Problem statement
Search the data for the string "отредактировать" and copy each line where it turns up.

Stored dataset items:
☆ ☆ ☆ ☆ ☆
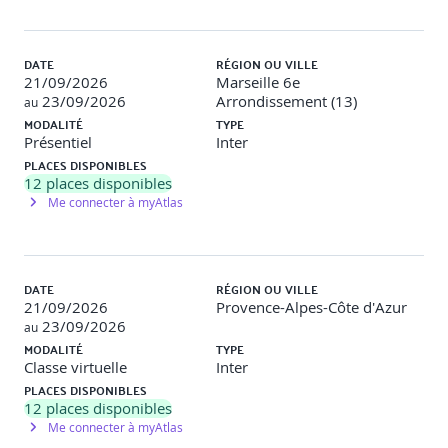
DATE
RÉGION OU VILLE
21/09/2026
Marseille 6e
23/09/2026
Arrondissement (13)
au
MODALITÉ
TYPE
Présentiel
Inter
PLACES DISPONIBLES
12
places disponibles
Me connecter à myAtlas
DATE
RÉGION OU VILLE
21/09/2026
Provence-Alpes-Côte d'Azur
23/09/2026
au
MODALITÉ
TYPE
Classe virtuelle
Inter
PLACES DISPONIBLES
12
places disponibles
Me connecter à myAtlas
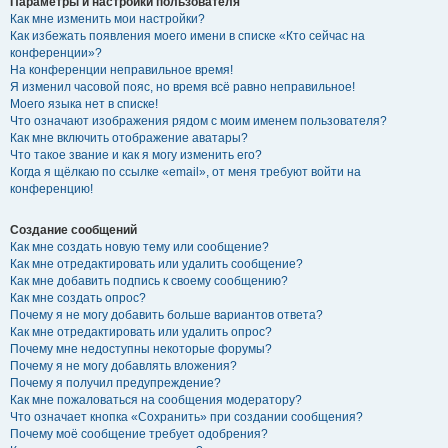
Параметры и настройки пользователя
Как мне изменить мои настройки?
Как избежать появления моего имени в списке «Кто сейчас на
конференции»?
На конференции неправильное время!
Я изменил часовой пояс, но время всё равно неправильное!
Моего языка нет в списке!
Что означают изображения рядом с моим именем пользователя?
Как мне включить отображение аватары?
Что такое звание и как я могу изменить его?
Когда я щёлкаю по ссылке «email», от меня требуют войти на
конференцию!
Создание сообщений
Как мне создать новую тему или сообщение?
Как мне отредактировать или удалить сообщение?
Как мне добавить подпись к своему сообщению?
Как мне создать опрос?
Почему я не могу добавить больше вариантов ответа?
Как мне отредактировать или удалить опрос?
Почему мне недоступны некоторые форумы?
Почему я не могу добавлять вложения?
Почему я получил предупреждение?
Как мне пожаловаться на сообщения модератору?
Что означает кнопка «Сохранить» при создании сообщения?
Почему моё сообщение требует одобрения?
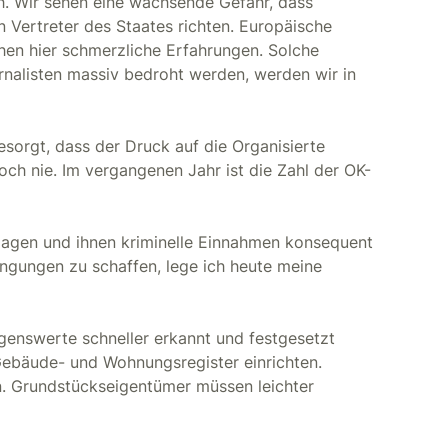
h. Wir sehen eine wachsende Gefahr, dass
Vertreter des Staates richten. Europäische
en hier schmerzliche Erfahrungen. Solche
rnalisten massiv bedroht werden, werden wir in
sorgt, dass der Druck auf die Organisierte
noch nie. Im vergangenen Jahr ist die Zahl der OK-
hlagen und ihnen kriminelle Einnahmen konsequent
ingungen zu schaffen, lege ich heute meine
enswerte schneller erkannt und festgesetzt
Gebäude- und Wohnungsregister einrichten.
. Grundstückseigentümer müssen leichter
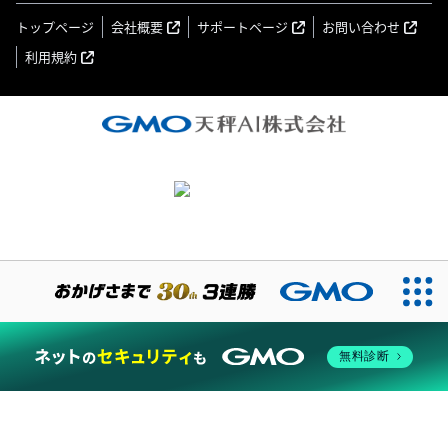
トップページ
会社概要
サポートページ
お問い合わせ
利用規約
無料診断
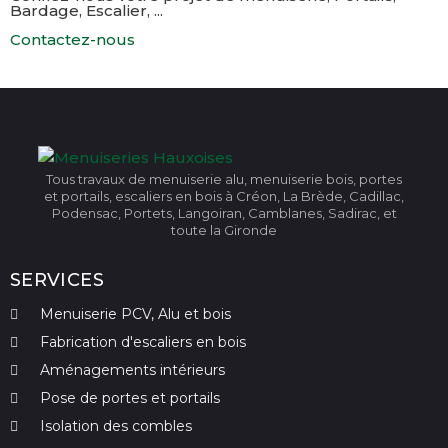
Bardage, Escalier, ...
Contactez-nous
Tous travaux de menuiserie alu, menuiserie bois, portes
et portails, escaliers en bois à Créon, La Brède, Cadillac,
Podensac, Portets, Langoiran, Camblanes, Sadirac, et
toute la Gironde
SERVICES
Menuiserie PCV, Alu et bois
Fabrication d'escaliers en bois
Aménagements intérieurs
Pose de portes et portails
Isolation des combles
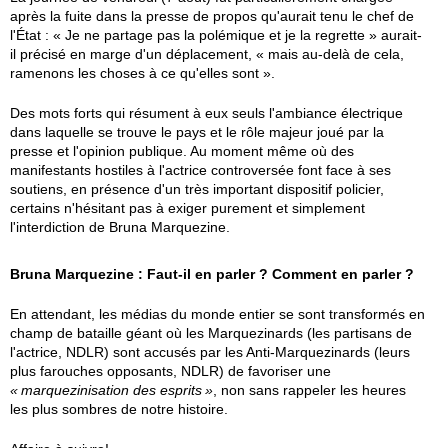
après la fuite dans la presse de propos qu'aurait tenu le chef de
l'État : « Je ne partage pas la polémique et je la regrette » aurait-
il précisé en marge d'un déplacement, « mais au-delà de cela,
ramenons les choses à ce qu'elles sont ».
Des mots forts qui résument à eux seuls l'ambiance électrique
dans laquelle se trouve le pays et le rôle majeur joué par la
presse et l'opinion publique. Au moment même où des
manifestants hostiles à l'actrice controversée font face à ses
soutiens, en présence d'un très important dispositif policier,
certains n'hésitant pas à exiger purement et simplement
l'interdiction de Bruna Marquezine.
Bruna Marquezine : Faut-il en parler ? Comment en parler ?
En attendant, les médias du monde entier se sont transformés en
champ de bataille géant où les Marquezinards (les partisans de
l'actrice, NDLR) sont accusés par les Anti-Marquezinards (leurs
plus farouches opposants, NDLR) de favoriser une
marquezinisation des esprits
, non sans rappeler les heures
les plus sombres de notre histoire.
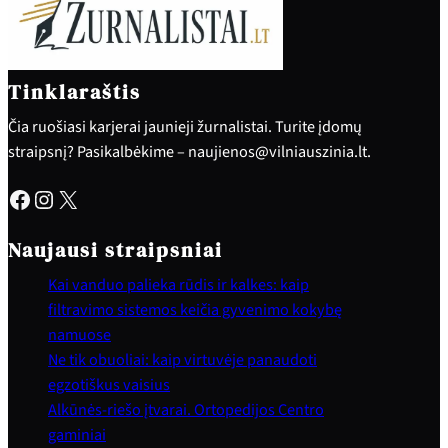
Tinklaraštis
Čia ruošiasi karjerai jaunieji žurnalistai. Turite įdomų
straipsnį? Pasikalbėkime – naujienos@vilniauszinia.lt.
Facebook
Instagram
X
Naujausi straipsniai
Kai vanduo palieka rūdis ir kalkes: kaip
filtravimo sistemos keičia gyvenimo kokybę
namuose
Ne tik obuoliai: kaip virtuvėje panaudoti
egzotiškus vaisius
Alkūnės-riešo įtvarai. Ortopedijos Centro
gaminiai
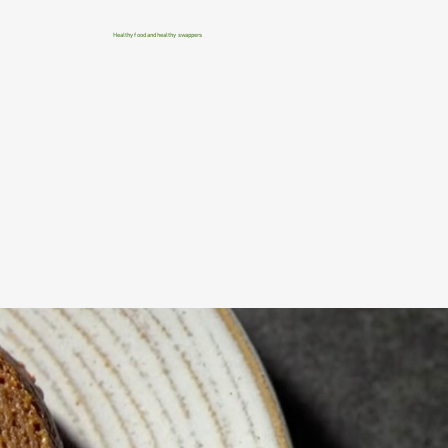
Healthy food and healthy swappers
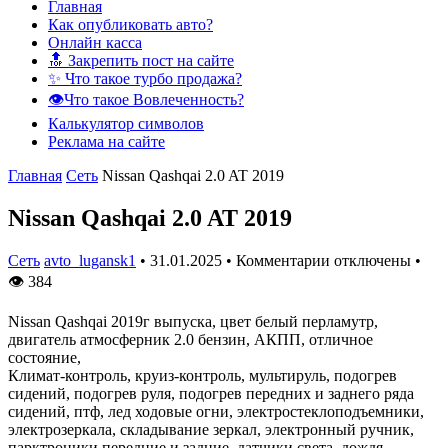
Главная
Как опубликовать авто?
Онлайн касса
🔝 Закрепить пост на сайте
✨ Что такое турбо продажа?
👁️Что такое Вовлеченность?
Калькулятор символов
Реклама на сайте
Главная
Сеть
Nissan Qashqai 2.0 AT 2019
Nissan Qashqai 2.0 AT 2019
Сеть
avto_lugansk1
•
31.01.2025
•
Комментарии отключены
•
👁
384
Nissan Qashqai 2019г выпуска, цвет белый перламутр,
двигатель атмосферник 2.0 бензин, АКПП, отличное
состояние,
Климат-контроль, круиз-контроль, мультируль, подогрев
сидений, подогрев руля, подогрев передних и заднего ряда
сидений, птф, лед ходовые огни, электростеклоподъемники,
электрозеркала, складывание зеркал, электронный ручник,
парктроники передние и задние, датчики света, дождя,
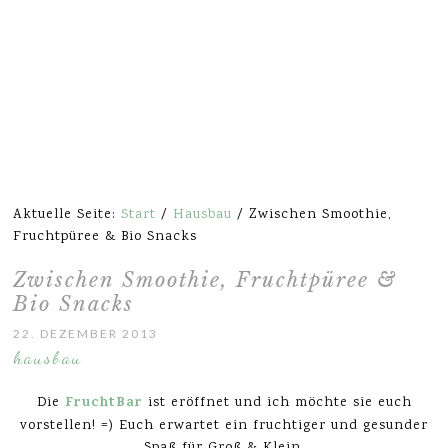
Aktuelle Seite:
Start
/
Hausbau
/
Zwischen Smoothie,
Fruchtpüree & Bio Snacks
Zwischen Smoothie, Fruchtpüree &
Bio Snacks
22. DEZEMBER 2013
hausbau
FruchtBar
Die
ist eröffnet und ich möchte sie euch
vorstellen! =) Euch erwartet ein fruchtiger und gesunder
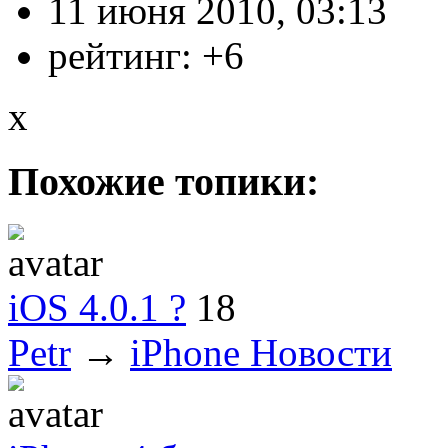
11 июня 2010, 03:13
рейтинг:
+6
x
Похожие топики:
iOS 4.0.1 ?
18
Petr
→
iPhone Новости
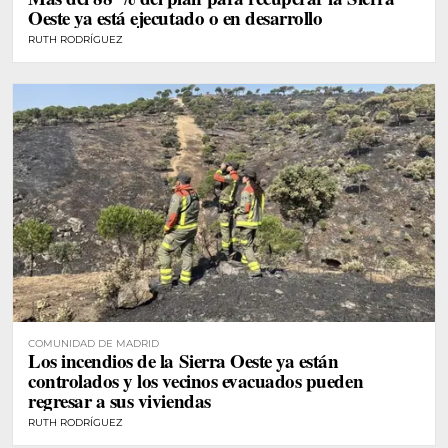
Oeste ya está ejecutado o en desarrollo
RUTH RODRÍGUEZ
COMUNIDAD DE MADRID
Los incendios de la Sierra Oeste ya están
controlados y los vecinos evacuados pueden
regresar a sus viviendas
RUTH RODRÍGUEZ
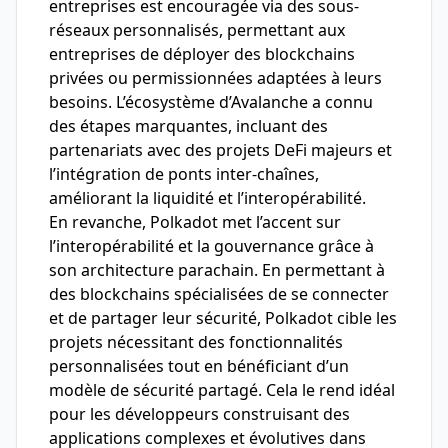
entreprises est encouragée via des sous-
réseaux personnalisés, permettant aux
entreprises de déployer des blockchains
privées ou permissionnées adaptées à leurs
besoins. L’écosystème d’Avalanche a connu
des étapes marquantes, incluant des
partenariats avec des projets DeFi majeurs et
l’intégration de ponts inter-chaînes,
améliorant la liquidité et l’interopérabilité.
En revanche, Polkadot met l’accent sur
l’interopérabilité et la gouvernance grâce à
son architecture parachain. En permettant à
des blockchains spécialisées de se connecter
et de partager leur sécurité, Polkadot cible les
projets nécessitant des fonctionnalités
personnalisées tout en bénéficiant d’un
modèle de sécurité partagé. Cela le rend idéal
pour les développeurs construisant des
applications complexes et évolutives dans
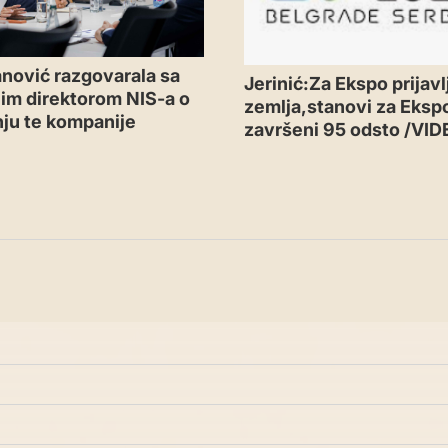
nović razgovarala sa
Jerinić:Za Ekspo prijavl
im direktorom NIS-a o
zemlja,stanovi za Eksp
ju te kompanije
završeni 95 odsto /VID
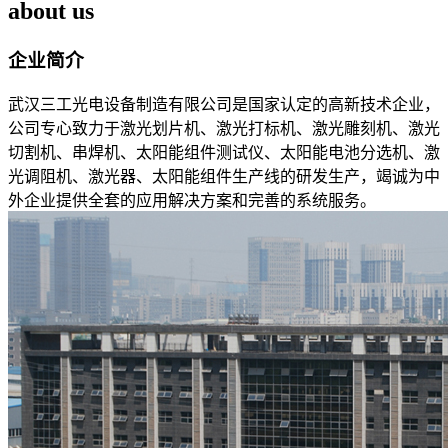
about us
企业简介
武汉三工光电设备制造有限公司是国家认定的高新技术企业，
公司专心致力于激光划片机、激光打标机、激光雕刻机、激光
切割机、串焊机、太阳能组件测试仪、太阳能电池分选机、激
光调阻机、激光器、太阳能组件生产线的研发生产，竭诚为中
外企业提供全套的应用解决方案和完善的系统服务。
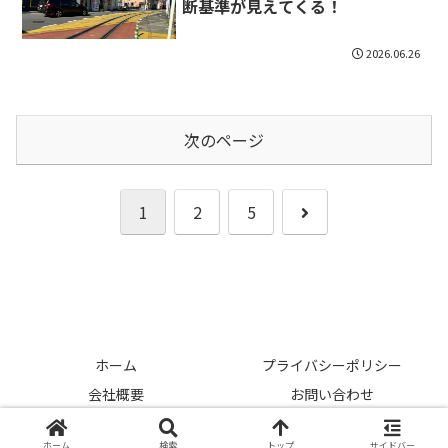
断基準が見えてくる！
2026.06.26
次のページ
次
1
2
5
へ
ホーム
プライバシーポリシー
会社概要
お問い合わせ
© 2026 中古車ライフハック.
ホーム
検索
トップ
サイドバー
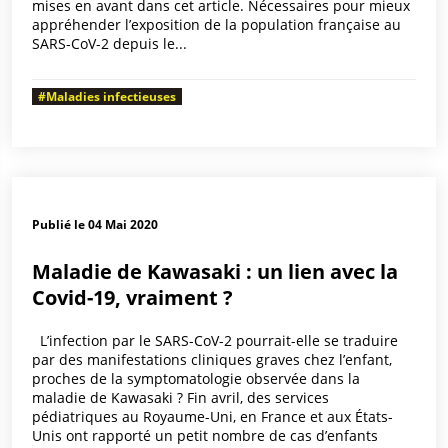
mises en avant dans cet article. Nécessaires pour mieux
appréhender l’exposition de la population française au
SARS-CoV-2 depuis le...
#Maladies infectieuses
Publié le 04 Mai 2020
Maladie de Kawasaki : un lien avec la
Covid-19, vraiment ?
L’infection par le SARS-CoV-2 pourrait-elle se traduire
par des manifestations cliniques graves chez l’enfant,
proches de la symptomatologie observée dans la
maladie de Kawasaki ? Fin avril, des services
pédiatriques au Royaume-Uni, en France et aux États-
Unis ont rapporté un petit nombre de cas d’enfants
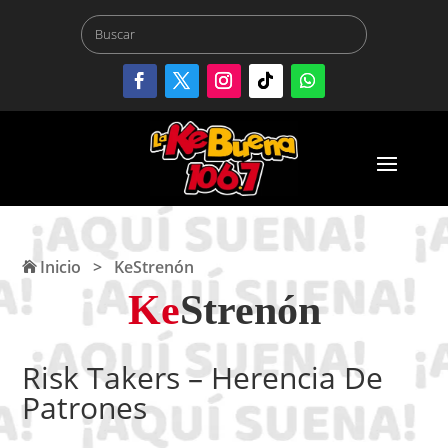
Inicio
>
KeStrenón
Ke
Strenón
Risk Takers – Herencia De
Patrones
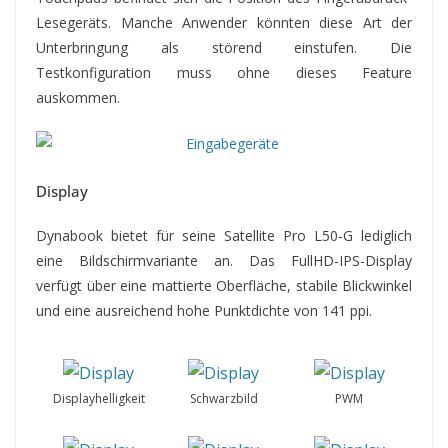
Lesegeräts. Manche Anwender könnten diese Art der
Unterbringung als störend einstufen. Die
Testkonfiguration muss ohne dieses Feature
auskommen.
Display
Dynabook bietet für seine Satellite Pro L50-G lediglich
eine Bildschirmvariante an. Das FullHD-IPS-Display
verfügt über eine mattierte Oberfläche, stabile Blickwinkel
und eine ausreichend hohe Punktdichte von 141 ppi.
Displayhelligkeit
Schwarzbild
PWM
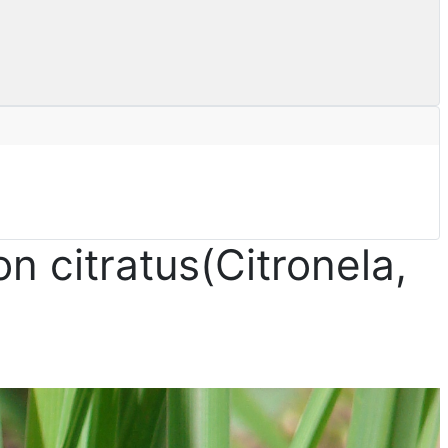
 citratus(Citronela,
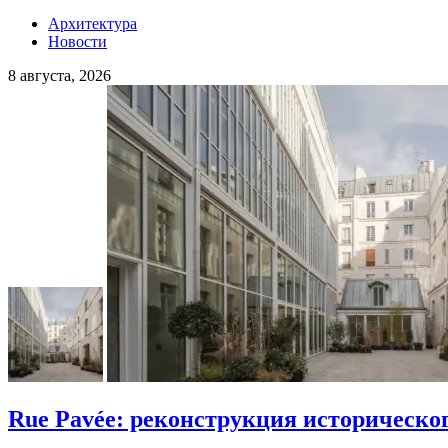
Архитектура
Новости
8 августа, 2026
Rue Pavée: реконструкция историческо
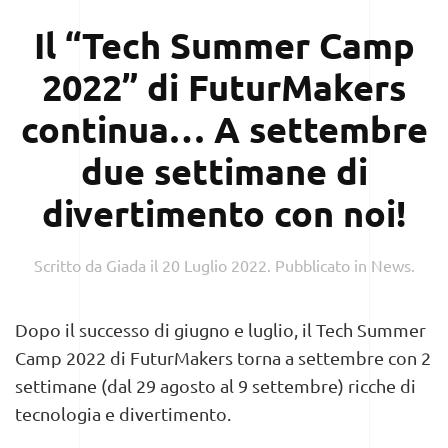
Il “Tech Summer Camp
2022” di FuturMakers
continua… A settembre
due settimane di
divertimento con noi!
Scritto da
Giada
il
20 Luglio 2022
. Pubblicato in
News
.
Dopo il successo di giugno e luglio, il Tech Summer
Camp 2022 di FuturMakers torna a settembre con 2
settimane (dal 29 agosto al 9 settembre) ricche di
tecnologia e divertimento.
☆ ☆ ☆ ☆ ☆
Exercise response
Как мне отредактировать или удалить сообщение?
Как мне отредактировать или удалить опрос?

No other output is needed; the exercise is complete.